EXTRACTED INFORMATION -
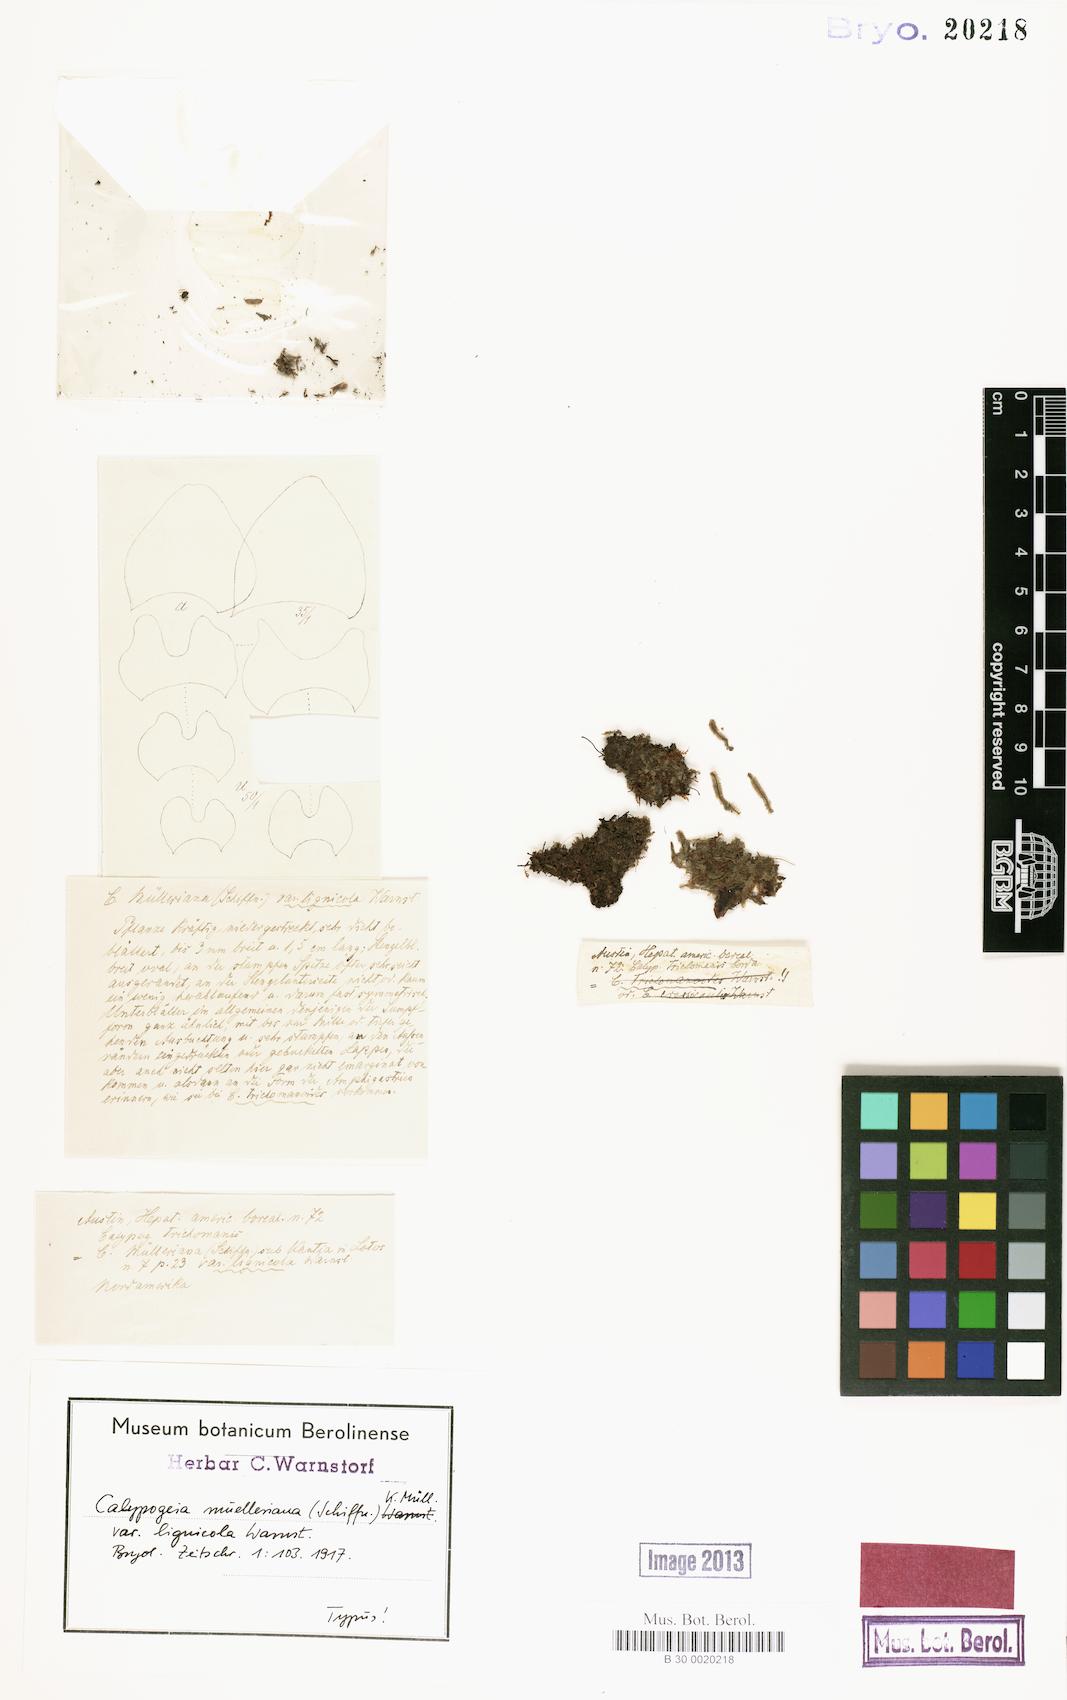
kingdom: Plantae
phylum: Marchantiophyta
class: Jungermanniopsida
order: Jungermanniales
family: Calypogeiaceae
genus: Calypogeia
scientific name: Calypogeia muelleriana
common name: Mueller s pouchwort
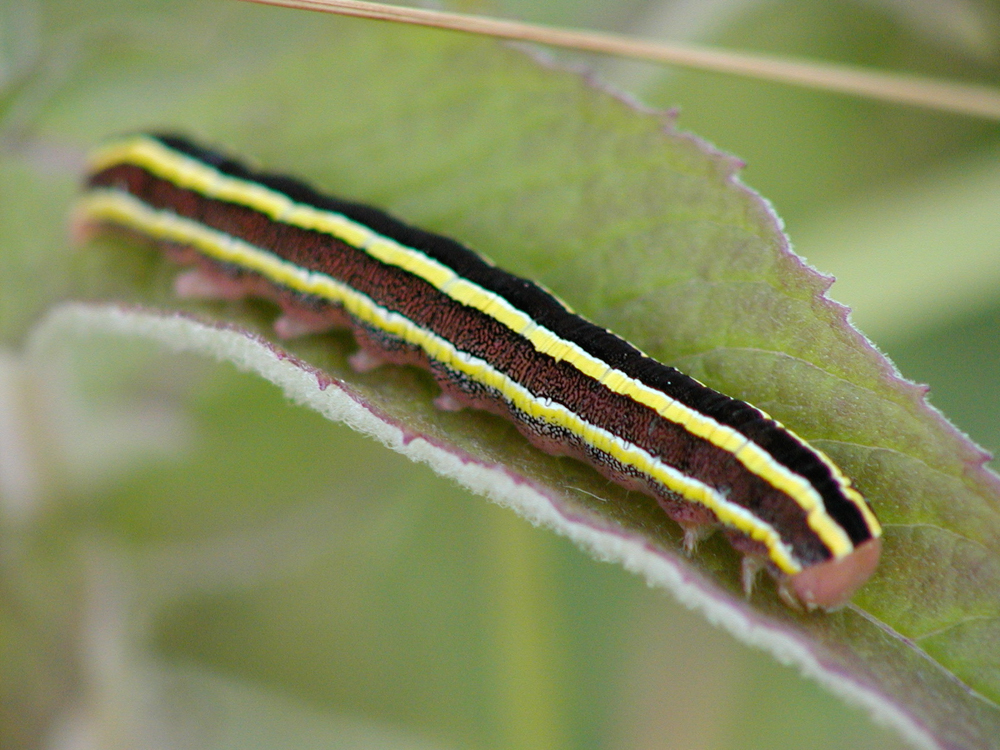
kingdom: Animalia
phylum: Arthropoda
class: Insecta
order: Lepidoptera
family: Noctuidae
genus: Ceramica
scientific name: Ceramica pisi
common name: Broom moth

REQUIRED TASK -
Copy out the lines above word for word, omitting the pictures.

THE RESPONSE -
kingdom: Plantae
phylum: Marchantiophyta
class: Jungermanniopsida
order: Jungermanniales
family: Calypogeiaceae
genus: Calypogeia
scientific name: Calypogeia muelleriana
common name: Mueller s pouchwort
kingdom: Animalia
phylum: Arthropoda
class: Insecta
order: Lepidoptera
family: Noctuidae
genus: Ceramica
scientific name: Ceramica pisi
common name: Broom moth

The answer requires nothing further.